== Fragmento de lectura
Sin embargo, saber que este machismo no solo ocurre en el mundo de las letras es necesario y por eso voy a hacer uso de dos ejemplos hegemónicos, dos ejemplos hollywoodenses que protestan por el mismo motivo, dos artistas que parecen tenerlo todo, que cumplen con cada uno de los requisitos. Dos mujeres que son altas, delgadas, rubias, de ojos azules, blancas y aptas para todo público: Taylor Swift y Cate Blanchett. Elijo a estas dos mujeres porque son personas que, más allá de lo que hayan querido hacer ver desde los medios de comunicación, tienen la madera suficiente como para hablar desde un lugar privilegiado, situación de la cual muchas personas gozan y pocas usan para el bien común, para equilibrar la balanza, crear armonía, paz y justicia en el mundo. Grandes palabras, sí, pero precisas y poderosas.
Comienzo con Taylor Swift, de quien me declaro seguidora: en numerosas entrevistas esta cantante, compositora y productora nacida en Pensilvania, destacó cómo el vocabulario cambia en la industria musical dependiendo del género del artista. Hay dos ocasiones que me gustaría citar: “Vas a tener gente que va a entender la profundidad de la escritura y otra que va a decir que solo escribís canciones sobre tus ex. Francamente creo que ese es un ángulo muy sexista desde el cual posicionarse, nadie dice eso de Ed Sheeran o Bruno Mars. Ellos escriben canciones sobre sus ex, sus novias actuales, su vida amorosa y nadie les levanta una bandera roja”. El dilema de la poetisa aparece nuevamente en nuestro siglo y muestra que el menosprecio sigue vigente y su única diferencia es la marcada desde un principio: el género.
====
### Consigna A
Reproduce literalmente, a partir del fragmento de lectura sobre el machismo, todo lo que va desde "Comienzo con Taylor" hasta "principio: el género.".
### Consigna B
Traduce al inglés la siguiente oración del fragmento de lectura: "El dilema de la poetisa aparece nuevamente en nuestro siglo y muestra que el menosprecio sigue vigente y su única diferencia es la marcada desde un principio: el género."
### Consigna C
Enumera todas las personas mencionadas por su nombre en el fragmento de lectura.
== Registros mostrados
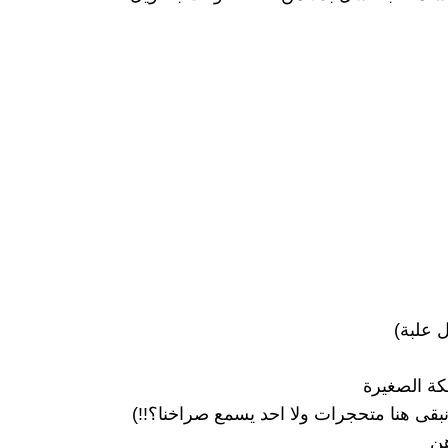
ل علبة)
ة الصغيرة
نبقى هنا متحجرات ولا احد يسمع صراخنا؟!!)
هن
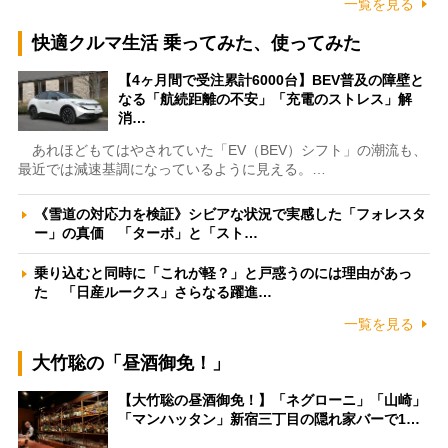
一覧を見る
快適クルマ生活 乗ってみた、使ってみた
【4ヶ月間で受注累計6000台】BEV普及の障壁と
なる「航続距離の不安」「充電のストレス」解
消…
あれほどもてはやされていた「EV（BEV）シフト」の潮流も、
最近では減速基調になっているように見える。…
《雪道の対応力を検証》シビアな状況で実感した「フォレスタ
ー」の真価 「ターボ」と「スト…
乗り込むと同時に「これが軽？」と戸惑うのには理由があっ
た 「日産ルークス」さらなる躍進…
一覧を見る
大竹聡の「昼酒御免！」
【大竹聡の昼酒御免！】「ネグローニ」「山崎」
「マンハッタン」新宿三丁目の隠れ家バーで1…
====
### Solución A
Comienzo con Taylor Swift, de quien me declaro seguidora: en numerosas entrevistas esta cantante, compositora y productora nacida en Pensilvania, destacó cómo el vocabulario cambia en la industria musical dependiendo del género del artista. Hay dos ocasiones que me gustaría citar: “Vas a tener gente que va a entender la profundidad de la escritura y otra que va a decir que solo escribís canciones sobre tus ex. Francamente creo que ese es un ángulo muy sexista desde el cual posicionarse, nadie dice eso de Ed Sheeran o Bruno Mars. Ellos escriben canciones sobre sus ex, sus novias actuales, su vida amorosa y nadie les levanta una bandera roja”. El dilema de la poetisa aparece nuevamente en nuestro siglo y muestra que el menosprecio sigue vigente y su única diferencia es la marcada desde un principio: el género.

### Solución B
The poetess's dilemma appears again in our century and shows that disdain is still present, and its only difference is the one marked from the beginning: gender.

### Solución C
- Taylor Swift
- Cate Blanchett
- Ed Sheeran
- Bruno Mars